The Internal Revenue Service and the Treasury Department have issued proposed regulations to help businesses navigate new carbon capture credits.
The proposed regulations provide guidance on two new credits for carbon oxide that is captured using equipment originally placed in service on or after Feb. 9, 2018, and allows up to:
- $50 per metric ton of qualified carbon oxide for permanent sequestration, and
- up to $35 for Enhanced Oil Recovery purposes.
Neither of these new credits limits the number of metric tons of qualified carbon oxide that can be captured. Before the new legislation, carbon capture was limited to a total of 75 million metric tons of qualified carbon oxide captured.
The new law, which was passed in 2018, also widened the definition of what qualifies for the credit to “qualified carbon oxide,” which is a broader term than the original “qualified carbon dioxide.”

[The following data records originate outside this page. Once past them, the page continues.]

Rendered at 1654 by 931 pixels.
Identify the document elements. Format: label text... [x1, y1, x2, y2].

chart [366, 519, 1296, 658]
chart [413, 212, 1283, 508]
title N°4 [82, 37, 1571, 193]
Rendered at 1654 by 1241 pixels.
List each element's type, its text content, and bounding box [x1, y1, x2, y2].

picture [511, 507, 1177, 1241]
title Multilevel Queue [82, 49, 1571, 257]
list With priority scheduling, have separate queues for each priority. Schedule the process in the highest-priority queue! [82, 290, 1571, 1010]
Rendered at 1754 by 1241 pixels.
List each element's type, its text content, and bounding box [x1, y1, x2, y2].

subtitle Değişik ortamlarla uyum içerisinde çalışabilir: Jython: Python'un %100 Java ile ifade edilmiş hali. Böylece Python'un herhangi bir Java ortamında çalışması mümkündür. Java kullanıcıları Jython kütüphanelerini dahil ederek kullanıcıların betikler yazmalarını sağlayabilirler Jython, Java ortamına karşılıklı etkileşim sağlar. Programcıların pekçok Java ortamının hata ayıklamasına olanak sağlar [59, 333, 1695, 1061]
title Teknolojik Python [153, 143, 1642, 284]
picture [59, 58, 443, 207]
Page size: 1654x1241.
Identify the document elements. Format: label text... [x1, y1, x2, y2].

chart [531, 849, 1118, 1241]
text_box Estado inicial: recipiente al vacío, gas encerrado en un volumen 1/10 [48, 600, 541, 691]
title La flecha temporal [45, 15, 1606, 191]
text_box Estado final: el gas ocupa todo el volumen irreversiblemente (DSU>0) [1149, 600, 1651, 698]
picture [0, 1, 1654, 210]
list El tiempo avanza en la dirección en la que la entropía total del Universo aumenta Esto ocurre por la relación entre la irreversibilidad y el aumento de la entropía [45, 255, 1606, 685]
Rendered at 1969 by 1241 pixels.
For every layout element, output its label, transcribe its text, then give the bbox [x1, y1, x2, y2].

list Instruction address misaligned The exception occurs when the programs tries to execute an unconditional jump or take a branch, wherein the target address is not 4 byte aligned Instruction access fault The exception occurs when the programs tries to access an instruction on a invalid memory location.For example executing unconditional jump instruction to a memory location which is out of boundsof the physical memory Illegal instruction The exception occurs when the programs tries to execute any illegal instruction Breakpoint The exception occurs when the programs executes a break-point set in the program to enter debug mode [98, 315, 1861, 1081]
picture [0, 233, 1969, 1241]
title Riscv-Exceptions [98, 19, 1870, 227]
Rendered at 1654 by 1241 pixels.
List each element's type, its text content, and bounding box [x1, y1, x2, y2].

In addition, the new proposed regulations attempt to address issues raised by taxpayers on a number of fronts, including: procedures to determine adequate security measures for the geological storage of qualified carbon oxide, exceptions to the general rule for determining who the credit is attributable to, procedures for a taxpayer to make an election to allow third-party taxpayers to claim the credit, standards for measuring utilization of qualified carbon oxide, and rules for credit recapture.
Early IRS guidance has been revisited.
The IRS issued Notice 2019-32 in 2018, after passage of the Bipartisan Budget Agreement. The agency requested comments from taxpayers on the changes made to the carbon capture credit.
The IRS says it has carefully considered the comments, and is issuing these new proposed regulations in order to provide more clarity.
Other guidance was issued earlier this year on the definition of “beginning of construction,” and providing a safe harbor for partnerships.
In Notice 2020-12, the IRS provides guidance to help businesses determine when construction has begun on a qualified facility or on carbon capture equipment that could be eligible for the credits. Notice 2020-12 was issued so that taxpayers didn’t have to request a private letter ruling in these areas.
Revenue Procedure 2020-12 outlines the IRS safe harbor for the allocation rules for carbon capture partnerships. These are similar to the safe harbors developed for partnerships that receive the wind energy tax credits for production and rehabilitation. The safe harbor simplifies the application of carbon capture credit rules to partnerships that are able to claim the credit.